Up until i got involved in OSS i had this romantic/naive view of it, how people are altruistically contributing to the good of the humanity and those evil corporations are just profiting from it. That view changed radically in the last year and I’ve seen my feelings echoed in some articles. Today i would not use a (big) OSS project in my stack unless i know there is a commercial entity behind it and i understand exactly what are the benefits for that entity. I am not referring here to small libraries and such, I am talking about big codebases. However well intentioned and altruistic a developer is, OSS does not pay the bills so inevitably big projects that do not really have a “finished” state, will eventually be abandoned or code will stagnate and end in the state of “PRs are welcomed” unless there is someone company interested in the project’s success. So i am happy to say what, keeps me involved in the project is commercial interest :). Although i have to admit that after a while, you do get attached to the project would like to see it progressing regardless of my original motivation.
What is the most important thing someone submitting an issue or patch should know?
The most important part is to submit it, the rest can be worked out. The only thing i would probably suggest to the people thinking of submitting features is to first open an issue and see if the addition is a good idea and if it has a chance to be merged.
What’s your development environment right now?
Nothing fancy, MacBook Air, Sublime/Atom. I always feel like i should invest some time in setting up my editor with plugins and shortcuts but due to the nature of my project i constantly jump between languages and stacks and can’t really afford to setting up the editor for everything that i use. Syntax highlight and the command line gets me most of the way.
What was your first development environment? Do you miss anything from it?

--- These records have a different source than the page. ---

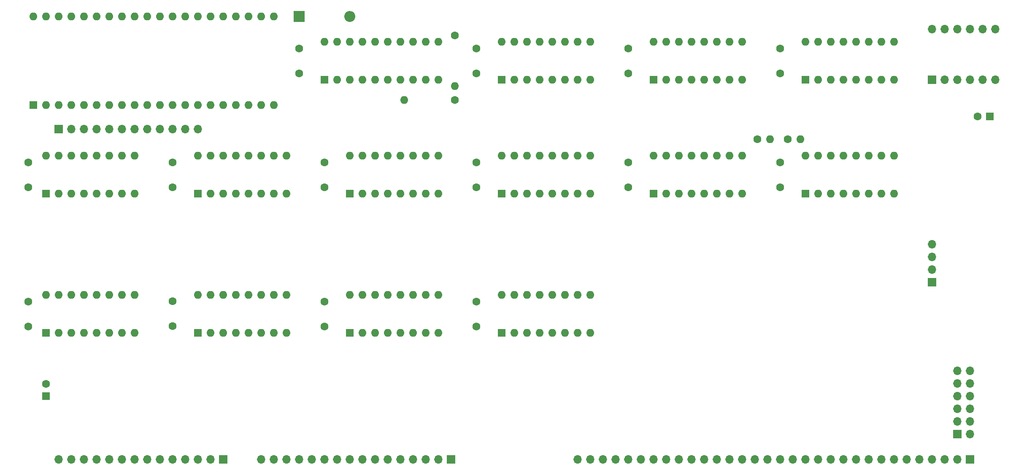
<source format=gbs>
G04 #@! TF.GenerationSoftware,KiCad,Pcbnew,(7.0.0)*
G04 #@! TF.CreationDate,2023-09-24T17:48:51-07:00*
G04 #@! TF.ProjectId,peripheral_interface,70657269-7068-4657-9261-6c5f696e7465,rev?*
G04 #@! TF.SameCoordinates,Original*
G04 #@! TF.FileFunction,Soldermask,Bot*
G04 #@! TF.FilePolarity,Negative*
%FSLAX46Y46*%
G04 Gerber Fmt 4.6, Leading zero omitted, Abs format (unit mm)*
G04 Created by KiCad (PCBNEW (7.0.0)) date 2023-09-24 17:48:51*
%MOMM*%
%LPD*%
G01*
G04 APERTURE LIST*
%ADD10R,1.600000X1.600000*%
%ADD11O,1.600000X1.600000*%
%ADD12C,1.600000*%
%ADD13R,1.700000X1.700000*%
%ADD14O,1.700000X1.700000*%
%ADD15R,2.200000X2.200000*%
%ADD16O,2.200000X2.200000*%
G04 APERTURE END LIST*
D10*
X182879999Y-63499999D03*
D11*
X185419999Y-63499999D03*
X187959999Y-63499999D03*
X190499999Y-63499999D03*
X193039999Y-63499999D03*
X195579999Y-63499999D03*
X198119999Y-63499999D03*
X200659999Y-63499999D03*
X200659999Y-55879999D03*
X198119999Y-55879999D03*
X195579999Y-55879999D03*
X193039999Y-55879999D03*
X190499999Y-55879999D03*
X187959999Y-55879999D03*
X185419999Y-55879999D03*
X182879999Y-55879999D03*
D10*
X91439999Y-86359999D03*
D11*
X93979999Y-86359999D03*
X96519999Y-86359999D03*
X99059999Y-86359999D03*
X101599999Y-86359999D03*
X104139999Y-86359999D03*
X106679999Y-86359999D03*
X109219999Y-86359999D03*
X109219999Y-78739999D03*
X106679999Y-78739999D03*
X104139999Y-78739999D03*
X101599999Y-78739999D03*
X99059999Y-78739999D03*
X96519999Y-78739999D03*
X93979999Y-78739999D03*
X91439999Y-78739999D03*
D10*
X182879999Y-86359999D03*
D11*
X185419999Y-86359999D03*
X187959999Y-86359999D03*
X190499999Y-86359999D03*
X193039999Y-86359999D03*
X195579999Y-86359999D03*
X198119999Y-86359999D03*
X200659999Y-86359999D03*
X200659999Y-78739999D03*
X198119999Y-78739999D03*
X195579999Y-78739999D03*
X193039999Y-78739999D03*
X190499999Y-78739999D03*
X187959999Y-78739999D03*
X185419999Y-78739999D03*
X182879999Y-78739999D03*
D12*
X143002000Y-67564000D03*
D11*
X132841999Y-67563999D03*
D12*
X147320000Y-85050000D03*
X147320000Y-80050000D03*
D13*
X142239999Y-139699999D03*
D14*
X139699999Y-139699999D03*
X137159999Y-139699999D03*
X134619999Y-139699999D03*
X132079999Y-139699999D03*
X129539999Y-139699999D03*
X126999999Y-139699999D03*
X124459999Y-139699999D03*
X121919999Y-139699999D03*
X119379999Y-139699999D03*
X116839999Y-139699999D03*
X114299999Y-139699999D03*
X111759999Y-139699999D03*
X109219999Y-139699999D03*
X106679999Y-139699999D03*
X104139999Y-139699999D03*
D12*
X208280000Y-85090000D03*
X208280000Y-80090000D03*
D10*
X213359999Y-63499999D03*
D11*
X215899999Y-63499999D03*
X218439999Y-63499999D03*
X220979999Y-63499999D03*
X223519999Y-63499999D03*
X226059999Y-63499999D03*
X228599999Y-63499999D03*
X231139999Y-63499999D03*
X231139999Y-55879999D03*
X228599999Y-55879999D03*
X226059999Y-55879999D03*
X223519999Y-55879999D03*
X220979999Y-55879999D03*
X218439999Y-55879999D03*
X215899999Y-55879999D03*
X213359999Y-55879999D03*
D10*
X60959999Y-114299999D03*
D11*
X63499999Y-114299999D03*
X66039999Y-114299999D03*
X68579999Y-114299999D03*
X71119999Y-114299999D03*
X73659999Y-114299999D03*
X76199999Y-114299999D03*
X78739999Y-114299999D03*
X78739999Y-106679999D03*
X76199999Y-106679999D03*
X73659999Y-106679999D03*
X71119999Y-106679999D03*
X68579999Y-106679999D03*
X66039999Y-106679999D03*
X63499999Y-106679999D03*
X60959999Y-106679999D03*
D12*
X177800000Y-57190000D03*
X177800000Y-62190000D03*
D13*
X243839999Y-134619999D03*
D14*
X246379999Y-134619999D03*
X243839999Y-132079999D03*
X246379999Y-132079999D03*
X243839999Y-129539999D03*
X246379999Y-129539999D03*
X243839999Y-126999999D03*
X246379999Y-126999999D03*
X243839999Y-124459999D03*
X246379999Y-124459999D03*
X243839999Y-121919999D03*
X246379999Y-121919999D03*
D12*
X57404000Y-80050000D03*
X57404000Y-85050000D03*
D15*
X111759999Y-50799999D03*
D16*
X121919999Y-50799999D03*
D10*
X152399999Y-86359999D03*
D11*
X154939999Y-86359999D03*
X157479999Y-86359999D03*
X160019999Y-86359999D03*
X162559999Y-86359999D03*
X165099999Y-86359999D03*
X167639999Y-86359999D03*
X170179999Y-86359999D03*
X170179999Y-78739999D03*
X167639999Y-78739999D03*
X165099999Y-78739999D03*
X162559999Y-78739999D03*
X160019999Y-78739999D03*
X157479999Y-78739999D03*
X154939999Y-78739999D03*
X152399999Y-78739999D03*
D13*
X238759999Y-63499999D03*
D14*
X241299999Y-63499999D03*
X243839999Y-63499999D03*
X246379999Y-63499999D03*
X248919999Y-63499999D03*
X251459999Y-63499999D03*
X251459999Y-53339999D03*
X248919999Y-53339999D03*
X246379999Y-53339999D03*
X243839999Y-53339999D03*
X241299999Y-53339999D03*
X238759999Y-53339999D03*
D10*
X91439999Y-114299999D03*
D11*
X93979999Y-114299999D03*
X96519999Y-114299999D03*
X99059999Y-114299999D03*
X101599999Y-114299999D03*
X104139999Y-114299999D03*
X106679999Y-114299999D03*
X109219999Y-114299999D03*
X109219999Y-106679999D03*
X106679999Y-106679999D03*
X104139999Y-106679999D03*
X101599999Y-106679999D03*
X99059999Y-106679999D03*
X96519999Y-106679999D03*
X93979999Y-106679999D03*
X91439999Y-106679999D03*
D12*
X143002000Y-54610000D03*
D11*
X143001999Y-64769999D03*
D12*
X177800000Y-85050000D03*
X177800000Y-80050000D03*
X57404000Y-107990000D03*
X57404000Y-112990000D03*
D10*
X121919999Y-86359999D03*
D11*
X124459999Y-86359999D03*
X126999999Y-86359999D03*
X129539999Y-86359999D03*
X132079999Y-86359999D03*
X134619999Y-86359999D03*
X137159999Y-86359999D03*
X139699999Y-86359999D03*
X139699999Y-78739999D03*
X137159999Y-78739999D03*
X134619999Y-78739999D03*
X132079999Y-78739999D03*
X129539999Y-78739999D03*
X126999999Y-78739999D03*
X124459999Y-78739999D03*
X121919999Y-78739999D03*
D10*
X213359999Y-86359999D03*
D11*
X215899999Y-86359999D03*
X218439999Y-86359999D03*
X220979999Y-86359999D03*
X223519999Y-86359999D03*
X226059999Y-86359999D03*
X228599999Y-86359999D03*
X231139999Y-86359999D03*
X231139999Y-78739999D03*
X228599999Y-78739999D03*
X226059999Y-78739999D03*
X223519999Y-78739999D03*
X220979999Y-78739999D03*
X218439999Y-78739999D03*
X215899999Y-78739999D03*
X213359999Y-78739999D03*
D12*
X116840000Y-85050000D03*
X116840000Y-80050000D03*
D13*
X63499999Y-73380999D03*
D14*
X66039999Y-73380999D03*
X68579999Y-73380999D03*
X71119999Y-73380999D03*
X73659999Y-73380999D03*
X76199999Y-73380999D03*
X78739999Y-73380999D03*
X81279999Y-73380999D03*
X83819999Y-73380999D03*
X86359999Y-73380999D03*
X88899999Y-73380999D03*
X91439999Y-73380999D03*
D12*
X116840000Y-112990000D03*
X116840000Y-107990000D03*
D13*
X96519999Y-139699999D03*
D14*
X93979999Y-139699999D03*
X91439999Y-139699999D03*
X88899999Y-139699999D03*
X86359999Y-139699999D03*
X83819999Y-139699999D03*
X81279999Y-139699999D03*
X78739999Y-139699999D03*
X76199999Y-139699999D03*
X73659999Y-139699999D03*
X71119999Y-139699999D03*
X68579999Y-139699999D03*
X66039999Y-139699999D03*
X63499999Y-139699999D03*
D13*
X238759999Y-104139999D03*
D14*
X238759999Y-101599999D03*
X238759999Y-99059999D03*
X238759999Y-96519999D03*
D12*
X208280000Y-57190000D03*
X208280000Y-62190000D03*
X86360000Y-107950000D03*
X86360000Y-112950000D03*
X111760000Y-62190000D03*
X111760000Y-57190000D03*
D10*
X60959999Y-86359999D03*
D11*
X63499999Y-86359999D03*
X66039999Y-86359999D03*
X68579999Y-86359999D03*
X71119999Y-86359999D03*
X73659999Y-86359999D03*
X76199999Y-86359999D03*
X78739999Y-86359999D03*
X78739999Y-78739999D03*
X76199999Y-78739999D03*
X73659999Y-78739999D03*
X71119999Y-78739999D03*
X68579999Y-78739999D03*
X66039999Y-78739999D03*
X63499999Y-78739999D03*
X60959999Y-78739999D03*
D12*
X86360000Y-80090000D03*
X86360000Y-85090000D03*
D10*
X58419999Y-68579999D03*
D11*
X60959999Y-68579999D03*
X63499999Y-68579999D03*
X66039999Y-68579999D03*
X68579999Y-68579999D03*
X71119999Y-68579999D03*
X73659999Y-68579999D03*
X76199999Y-68579999D03*
X78739999Y-68579999D03*
X81279999Y-68579999D03*
X83819999Y-68579999D03*
X86359999Y-68579999D03*
X88899999Y-68579999D03*
X91439999Y-68579999D03*
X93979999Y-68579999D03*
X96519999Y-68579999D03*
X99059999Y-68579999D03*
X101599999Y-68579999D03*
X104139999Y-68579999D03*
X106679999Y-68579999D03*
X106679999Y-50799999D03*
X104139999Y-50799999D03*
X101599999Y-50799999D03*
X99059999Y-50799999D03*
X96519999Y-50799999D03*
X93979999Y-50799999D03*
X91439999Y-50799999D03*
X88899999Y-50799999D03*
X86359999Y-50799999D03*
X83819999Y-50799999D03*
X81279999Y-50799999D03*
X78739999Y-50799999D03*
X76199999Y-50799999D03*
X73659999Y-50799999D03*
X71119999Y-50799999D03*
X68579999Y-50799999D03*
X66039999Y-50799999D03*
X63499999Y-50799999D03*
X60959999Y-50799999D03*
X58419999Y-50799999D03*
D10*
X152399999Y-63499999D03*
D11*
X154939999Y-63499999D03*
X157479999Y-63499999D03*
X160019999Y-63499999D03*
X162559999Y-63499999D03*
X165099999Y-63499999D03*
X167639999Y-63499999D03*
X170179999Y-63499999D03*
X170179999Y-55879999D03*
X167639999Y-55879999D03*
X165099999Y-55879999D03*
X162559999Y-55879999D03*
X160019999Y-55879999D03*
X157479999Y-55879999D03*
X154939999Y-55879999D03*
X152399999Y-55879999D03*
D12*
X147320000Y-62190000D03*
X147320000Y-57190000D03*
D10*
X116839999Y-63499999D03*
D11*
X119379999Y-63499999D03*
X121919999Y-63499999D03*
X124459999Y-63499999D03*
X126999999Y-63499999D03*
X129539999Y-63499999D03*
X132079999Y-63499999D03*
X134619999Y-63499999D03*
X137159999Y-63499999D03*
X139699999Y-63499999D03*
X139699999Y-55879999D03*
X137159999Y-55879999D03*
X134619999Y-55879999D03*
X132079999Y-55879999D03*
X129539999Y-55879999D03*
X126999999Y-55879999D03*
X124459999Y-55879999D03*
X121919999Y-55879999D03*
X119379999Y-55879999D03*
X116839999Y-55879999D03*
D10*
X121919999Y-114289999D03*
D11*
X124459999Y-114289999D03*
X126999999Y-114289999D03*
X129539999Y-114289999D03*
X132079999Y-114289999D03*
X134619999Y-114289999D03*
X137159999Y-114289999D03*
X139699999Y-114289999D03*
X139699999Y-106669999D03*
X137159999Y-106669999D03*
X134619999Y-106669999D03*
X132079999Y-106669999D03*
X129539999Y-106669999D03*
X126999999Y-106669999D03*
X124459999Y-106669999D03*
X121919999Y-106669999D03*
D13*
X246379999Y-139699999D03*
D14*
X243839999Y-139699999D03*
X241299999Y-139699999D03*
X238759999Y-139699999D03*
X236219999Y-139699999D03*
X233679999Y-139699999D03*
X231139999Y-139699999D03*
X228599999Y-139699999D03*
X226059999Y-139699999D03*
X223519999Y-139699999D03*
X220979999Y-139699999D03*
X218439999Y-139699999D03*
X215899999Y-139699999D03*
X213359999Y-139699999D03*
X210819999Y-139699999D03*
X208279999Y-139699999D03*
X205739999Y-139699999D03*
X203199999Y-139699999D03*
X200659999Y-139699999D03*
X198119999Y-139699999D03*
X195579999Y-139699999D03*
X193039999Y-139699999D03*
X190499999Y-139699999D03*
X187959999Y-139699999D03*
X185419999Y-139699999D03*
X182879999Y-139699999D03*
X180339999Y-139699999D03*
X177799999Y-139699999D03*
X175259999Y-139699999D03*
X172719999Y-139699999D03*
X170179999Y-139699999D03*
X167639999Y-139699999D03*
D10*
X250356378Y-70865999D03*
D12*
X247856379Y-70866000D03*
D10*
X152399999Y-114299999D03*
D11*
X154939999Y-114299999D03*
X157479999Y-114299999D03*
X160019999Y-114299999D03*
X162559999Y-114299999D03*
X165099999Y-114299999D03*
X167639999Y-114299999D03*
X170179999Y-114299999D03*
X170179999Y-106679999D03*
X167639999Y-106679999D03*
X165099999Y-106679999D03*
X162559999Y-106679999D03*
X160019999Y-106679999D03*
X157479999Y-106679999D03*
X154939999Y-106679999D03*
X152399999Y-106679999D03*
D10*
X60959999Y-126999999D03*
D12*
X60960000Y-124500000D03*
X147320000Y-112990000D03*
X147320000Y-107990000D03*
X203708000Y-75438000D03*
D11*
X206247999Y-75437999D03*
D12*
X209804000Y-75438000D03*
D11*
X212343999Y-75437999D03*
M02*

</source>
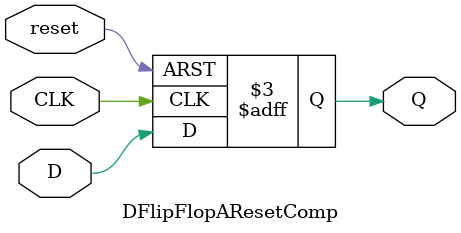
<source format=v>
module DFlipFlopAResetComp(D,CLK,Q,reset);
input D,CLK,reset;
output Q;
reg Q;
always@(negedge CLK, posedge reset)
	begin 
		if(reset == 1) Q = 0;
		else Q = D;
	end
endmodule

</source>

My first computer was a ZX Spectrum clone with BASIC on it. There is nothing to miss about old tech :)
Where do you see the open source software community headed?
I have not reflected on such big questions and i am in no position really to give opinions on this. What i would probably hope for is some kind of system of support (moral and financial) for people that do this type of work really out of love for the craft (like Joe Nelson).